• Tarmon Gaidon and Robert Jordan’s Health

    Tarmon Gaidon is the name chosen for the last battle between mankind and the Dark One. It is the Armageddon of Robert Jordan’s Wheel of Time series. A solid year of catch up reading has brought me to Tarmon Gaidon’s doorstep, only to be bitterly disappointed. I have exhausted all eleven Wheel of Time books and the one prequel. To my dismay, I have recently learned that Robert Jordan has a serious medical condition – one which requires intense treatment and leaves his body weak and exhausted.

    This is bad for me. I need to read the last book of the series. I absolutely need to. I know it’s selfish and I don’t care.

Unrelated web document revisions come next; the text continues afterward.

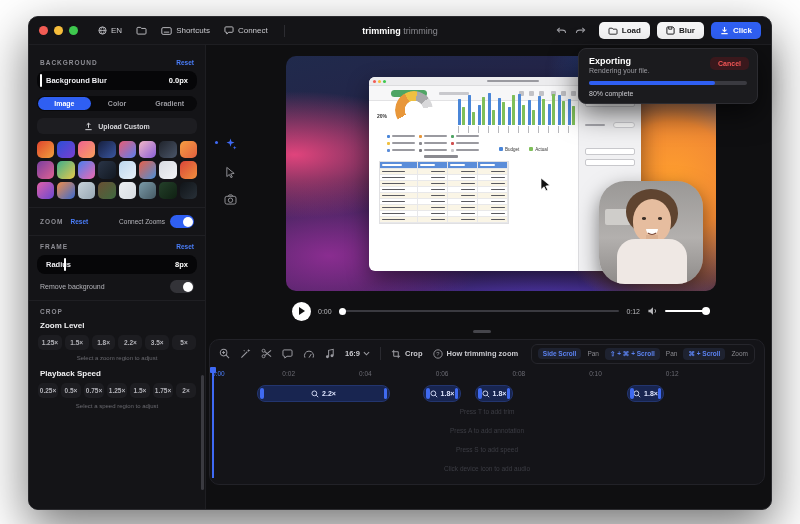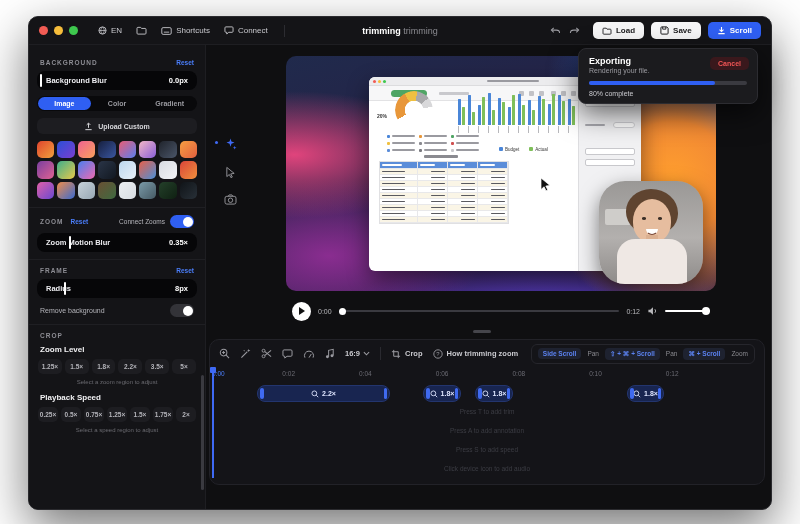--- a/index.html
+++ b/index.html
@@ -229,7 +229,7 @@
             <path d="M1 2c0-.6.4-1 1-1h5.5L9 2.5V8c0 .6-.4 1-1 1H2c-.6 0-1-.4-1-1z" fill="none" stroke="#1a1a1c" stroke-width="1.1"></path>
             <path d="M3 1v2.5h3.5V1" fill="none" stroke="#1a1a1c" stroke-width="1"></path>
           </svg>
-        <span>Save</span>
+        <span>Blur</span>
       </button>
       <button class="btn blue">
         <svg class="ic" width="9" height="9" viewBox="0 0 10 10">

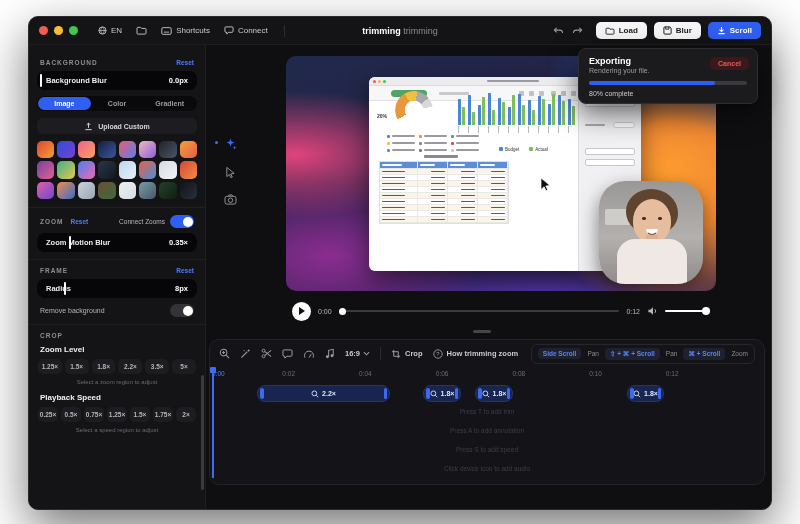--- a/index.html
+++ b/index.html
@@ -236,7 +236,7 @@
             <path d="M5 1v5M2.8 4 5 6.2 7.2 4" fill="none" stroke="#fff" stroke-width="1.2"></path>
             <path d="M1.5 8.5h7" stroke="#fff" stroke-width="1.2"></path>
           </svg>
-        <span>Scroll</span>
+        <span>Click</span>
       </button>
     </div>
   </div>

I never knew Robert Jordan personally so it is very difficult to care more about his personal health than about his ability to finish that book. Seriously. I need closure. I have invested a year of my life to reading thousands of pages written by this man, only to come one book shy of the end. And what an end it could be! Then again, the more I think about, I realize that one book is not nearly enough to lead up to, detail, and conclude Tarmon Gaidon (i.e. the armageddon).

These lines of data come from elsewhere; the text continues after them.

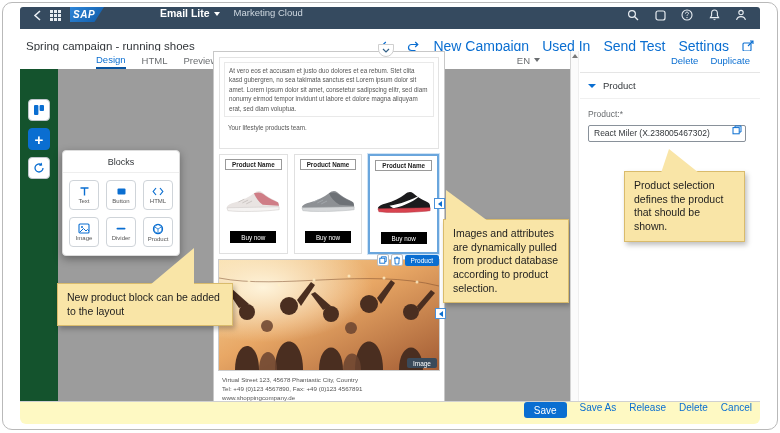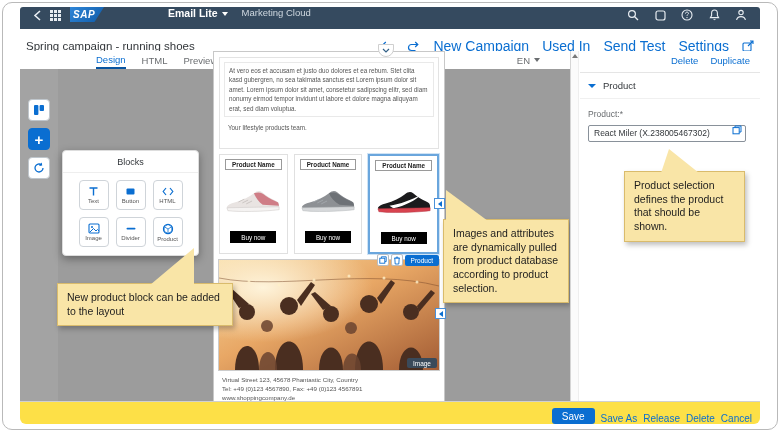--- a/index.html
+++ b/index.html
@@ -11,7 +11,7 @@
   .shellbar { position:absolute; left:0; right:0; top:0; height:22px; background:#354a5f; color:#fff; display:flex; border-radius:3px 3px 0 0; }
   .shellbar .ico { width:18px; height:16px; display:inline-flex; align-items:center; justify-content:center; color:#e8edf2; }
   .sap-logo { width:34px; height:15px; margin:0 8px 0 6px; background:linear-gradient(135deg,#2f86d8,#0f5ba8); clip-path:polygon(0 0,100% 0,72% 100%,0 100%); color:#fff; font-weight:bold; font-style:italic; font-size:10px; display:flex; align-items:center; padding-left:3px; letter-spacing:.5px; }
-  .shell-app { font-size:10.5px; font-weight:bold; margin-left:8px;padding-left:48px; }
+  .shell-app { font-size:10.5px; font-weight:bold; margin-left:0;padding-left:48px; }
   .shell-suite { font-size:9.5px; color:#cfd8e0; margin-left:14px; }
   .chev { display:inline-block; width:0; height:0; border-left:3px solid transparent; border-right:3px solid transparent; border-top:4px solid currentColor; margin-left:4px; vertical-align:middle; }
   .shell-right { margin-left:auto; display:flex; gap:9px; padding-right:10px; }

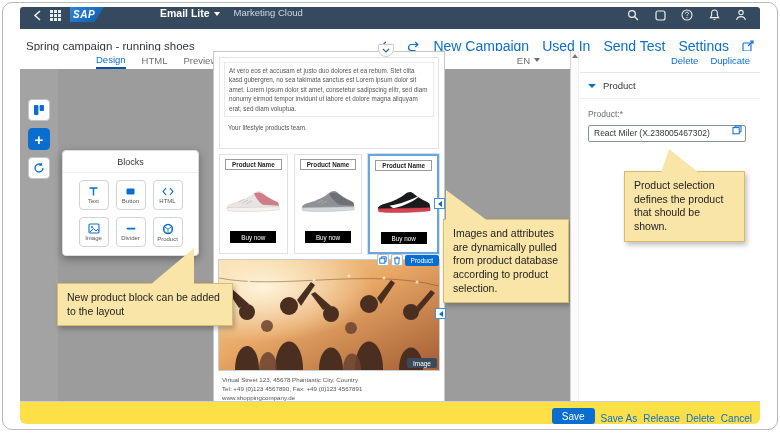--- a/index.html
+++ b/index.html
@@ -25,7 +25,7 @@
 
   
   .main { position:absolute; left:0; right:0; top:44px; bottom:23px; display:flex; }
-  .editor { position:relative; width:550px; background:#a3a3a3; overflow:hidden; }
+  .editor { position:relative; width:550px; background:#14532d; overflow:hidden; }
   .panel { position:relative; flex:1; background:#fff; border-left:1px solid #d5d5d5; }
 
   

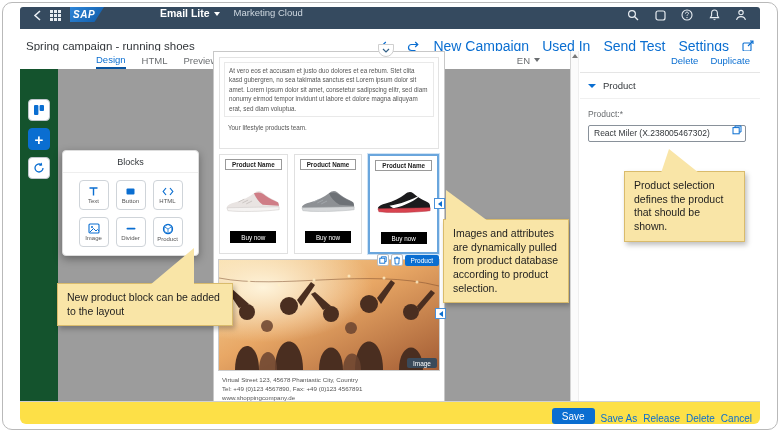--- a/index.html
+++ b/index.html
@@ -44,7 +44,7 @@
   .tool-btn.primary { background:#0a6ed1; border-color:#0a6ed1; color:#fff; font-size:15px; font-weight:bold; }
 
   
-  .palette { position:absolute; left:42px; top:99px; width:137px; background:#fff; border:1px solid #ddd; border-radius:4px; box-shadow:0 3px 8px rgba(0,0,0,.35); z-index:7; padding-bottom:8px; }
+  .palette { position:absolute; left:42px; top:99px; width:118px; background:#fff; border:1px solid #ddd; border-radius:4px; box-shadow:0 3px 8px rgba(0,0,0,.35); z-index:7; padding-bottom:8px; }
   .palette-title { text-align:center; font-size:9px; color:#32363a; padding:6px 0 5px; border-bottom:1px solid #eee; margin-bottom:7px; }
   .palette-grid { display:grid; grid-template-columns:repeat(3,30px); gap:7px; justify-content:center; }
   .ptile { width:30px; height:30px; border:1px solid #cfd4d9; border-radius:4px; display:flex; flex-direction:column; align-items:center; justify-content:center; gap:1px; color:#0a6ed1; }

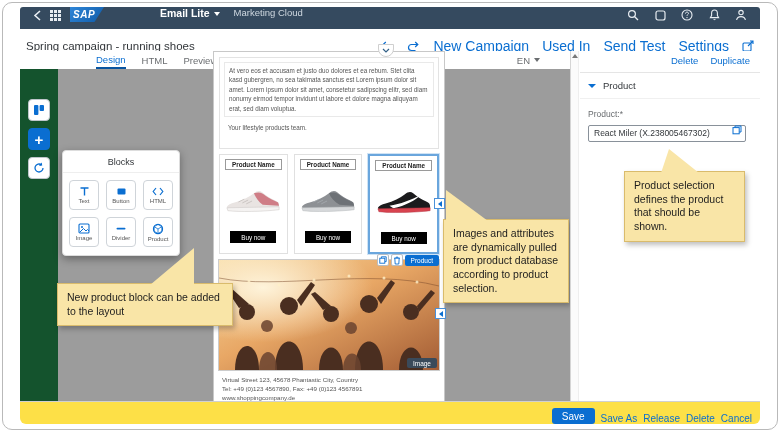--- a/index.html
+++ b/index.html
@@ -92,7 +92,7 @@
   .vh-ico { position:absolute; right:4px; top:3px; color:#0a6ed1; }
 
   
-  .footerbar { position:absolute; left:0; right:0; bottom:0; height:23px; background:#fde047; border-top:1px solid #d0d0d0; display:flex; align-items:flex-end; justify-content:flex-end; gap:6px; padding-right:8px; font-size:10px; color:#0a6ed1; border-radius:0 0 6px 6px; }
+  .footerbar { position:absolute; left:0; right:0; bottom:0; height:23px; background:#fef9c3; border-top:1px solid #d0d0d0; display:flex; align-items:flex-start; justify-content:flex-end; gap:13px; padding-right:8px; font-size:10px; color:#0a6ed1; border-radius:0 0 6px 6px; }
   .btn-primary { background:#0a6ed1; color:#fff; border-radius:3px; padding:2.5px 10px; font-size:10px; }
   .txt-btn { cursor:pointer; }
   svg { display:block; }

    Robert Jordan is a master story teller, but he’s not brief. Each 650-850 page book should attest to that. Yet all I have heard through the grapevine is that he plans to write one more Wheel of Time book, two series prequels, and then he plans to move on to other story ideas he’s been working on. I, for one, have invested far too much time, attention, and interest to settle for not getting my story’s ending. I want it. I want to know what happens to everybody. Will Mat and Tuon be reunited? Will Mat become Emperor of the Seanchan empire? How does Perrin Goldeneyes fit into the Seanchan prophecies of the wolf and the hammer?

    Many non-Jordan fans will read this and think, Oh, he’s one of those people. He probably sits around in his underwear playing RPG and eating yesterday’s leftover pizza. Not true, although I would eat the leftover pizza. Strange as it seems, I started reading Robert Jordan because of C. S. Lewis. After reading and rereading The Chronicles of Narnia, Lewis’ sci-fi series, and his other fictional works, I found a void which demanded to be filled. Lewis created a wonder in me that no other author has. Lewis found a way to make story-telling magic.

    That’s not just a flowery, meaningless compliment. I truly mean that. I read The Silmarillion by Tolkein, but I have no interest in reading The Lord of the Rings. That meant searching for another storyteller whose world would capture my imagination. I heard about Robert Jordan six years ago, from a friend at DBU. The name had stuck in my head, so I gave The Wheel of Time a shot. Jordan is no C. S. Lewis, but he weaves an interesting tale. Now I sit and I wait. Sometimes I wonder if writers conspire against me. I have to wait two months for the next LOST episode also. Hence the Grey’s Anatomy obsession. I’m still watching last season’s episodes, enjoying the instant availability of new content.